• _Try it_
Produce word for word the lines of the data below running from the one that has "Phase 2 total" to the one that has "Phase 3 total", inclusive, and no others.

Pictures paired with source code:
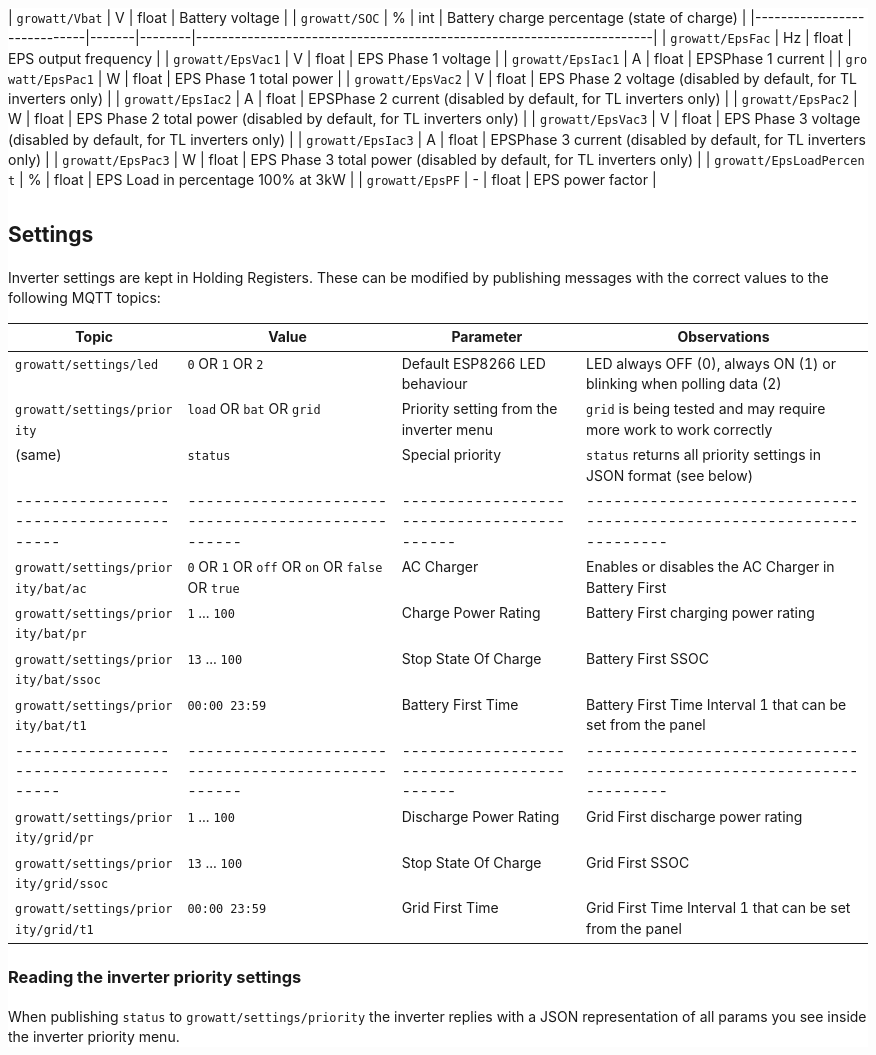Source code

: | `growatt/Vbat`              | V     | float  | Battery voltage                                                       |
| `growatt/SOC`               | %     | int    | Battery charge percentage (state of charge)                           |
|-----------------------------|-------|--------|-----------------------------------------------------------------------|
| `growatt/EpsFac`            | Hz    | float  | EPS output frequency                                                  |
| `growatt/EpsVac1`           | V     | float  | EPS Phase 1 voltage                                                   | 
| `growatt/EpsIac1`           | A     | float  | EPSPhase 1 current                                                    |
| `growatt/EpsPac1`           | W     | float  | EPS Phase 1 total power                                               |
| `growatt/EpsVac2`           | V     | float  | EPS Phase 2 voltage (disabled by default, for TL inverters only)      | 
| `growatt/EpsIac2`           | A     | float  | EPSPhase 2 current (disabled by default, for TL inverters only)       |
| `growatt/EpsPac2`           | W     | float  | EPS Phase 2 total power (disabled by default, for TL inverters only)  |
| `growatt/EpsVac3`           | V     | float  | EPS Phase 3 voltage (disabled by default, for TL inverters only)      | 
| `growatt/EpsIac3`           | A     | float  | EPSPhase 3 current (disabled by default, for TL inverters only)       |
| `growatt/EpsPac3`           | W     | float  | EPS Phase 3 total power (disabled by default, for TL inverters only)  |
| `growatt/EpsLoadPercent`    | %     | float  | EPS Load in percentage 100% at 3kW                                    |
| `growatt/EpsPF`             | -     | float  | EPS power factor                                                      |



## Settings
Inverter settings are kept in Holding Registers.
These can be modified by publishing messages with the correct values to the following MQTT topics:

| Topic                                 | Value                                            | Parameter                                | Observations                                                        | 
|---------------------------------------|--------------------------------------------------|------------------------------------------|---------------------------------------------------------------------|
| `growatt/settings/led`                | `0` OR `1` OR `2`                                | Default ESP8266 LED behaviour            | LED always OFF (0), always ON (1) or blinking when polling data (2) |
| `growatt/settings/priority`           | `load` OR `bat` OR `grid`                        | Priority setting from the inverter menu  | `grid` is being tested and may require more work to work correctly  |
|  (same)                               | `status`                                         | Special priority                         | `status` returns all priority settings in JSON format (see below)   |
|---------------------------------------|--------------------------------------------------|------------------------------------------|---------------------------------------------------------------------|
| `growatt/settings/priority/bat/ac`    | `0` OR `1` OR `off` OR `on` OR `false` OR `true` | AC Charger                               | Enables or disables the AC Charger in Battery First                 |
| `growatt/settings/priority/bat/pr`    | `1` ... `100`                                    | Charge Power Rating                      | Battery First charging power rating                                 |
| `growatt/settings/priority/bat/ssoc`  | `13` ... `100`                                   | Stop State Of Charge                     | Battery First SSOC                                                  |
| `growatt/settings/priority/bat/t1`    | `00:00 23:59`                                    | Battery First Time                       | Battery First Time Interval 1 that can be set from the panel        |
|---------------------------------------|--------------------------------------------------|------------------------------------------|---------------------------------------------------------------------|
| `growatt/settings/priority/grid/pr`   | `1` ... `100`                                    | Discharge Power Rating                   | Grid First discharge power rating                                   |
| `growatt/settings/priority/grid/ssoc` | `13` ... `100`                                   | Stop State Of Charge                     | Grid First SSOC                                                     |
| `growatt/settings/priority/grid/t1`   | `00:00 23:59`                                    | Grid First Time                          | Grid First Time Interval 1 that can be set from the panel           |

### Reading the inverter priority settings
When publishing `status` to `growatt/settings/priority` the inverter replies with a JSON representation of all params you see inside the inverter priority menu.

• _Written response_
| `growatt/EpsPac2`           | W     | float  | EPS Phase 2 total power (disabled by default, for TL inverters only)  |
| `growatt/EpsVac3`           | V     | float  | EPS Phase 3 voltage (disabled by default, for TL inverters only)      | 
| `growatt/EpsIac3`           | A     | float  | EPSPhase 3 current (disabled by default, for TL inverters only)       |
| `growatt/EpsPac3`           | W     | float  | EPS Phase 3 total power (disabled by default, for TL inverters only)  |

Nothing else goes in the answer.